Set exercise: In every entry of the following listing, substitute "division" for "phylum" and reproduce the lines otherwise unchanged, omitting the pictures.

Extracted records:

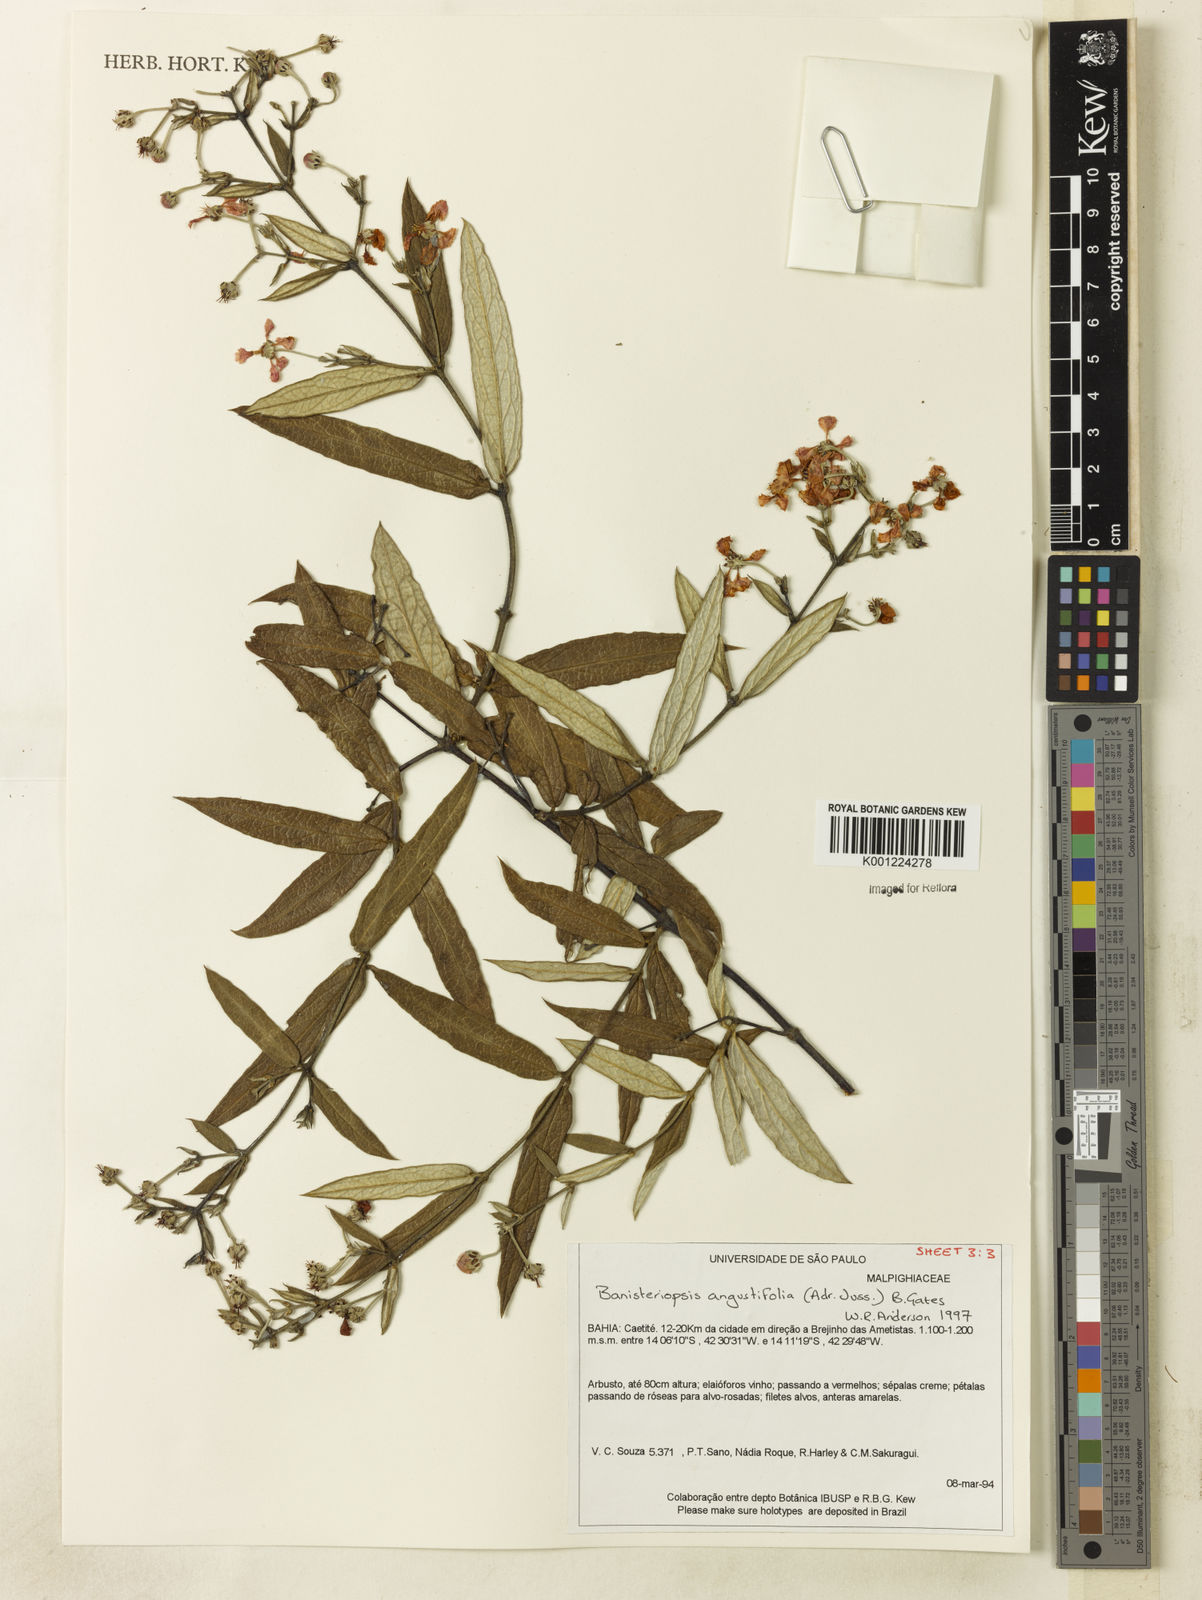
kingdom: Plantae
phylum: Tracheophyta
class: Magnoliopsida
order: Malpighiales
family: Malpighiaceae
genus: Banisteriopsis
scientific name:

Solution:
kingdom: Plantae
division: Tracheophyta
class: Magnoliopsida
order: Malpighiales
family: Malpighiaceae
genus: Banisteriopsis
scientific name:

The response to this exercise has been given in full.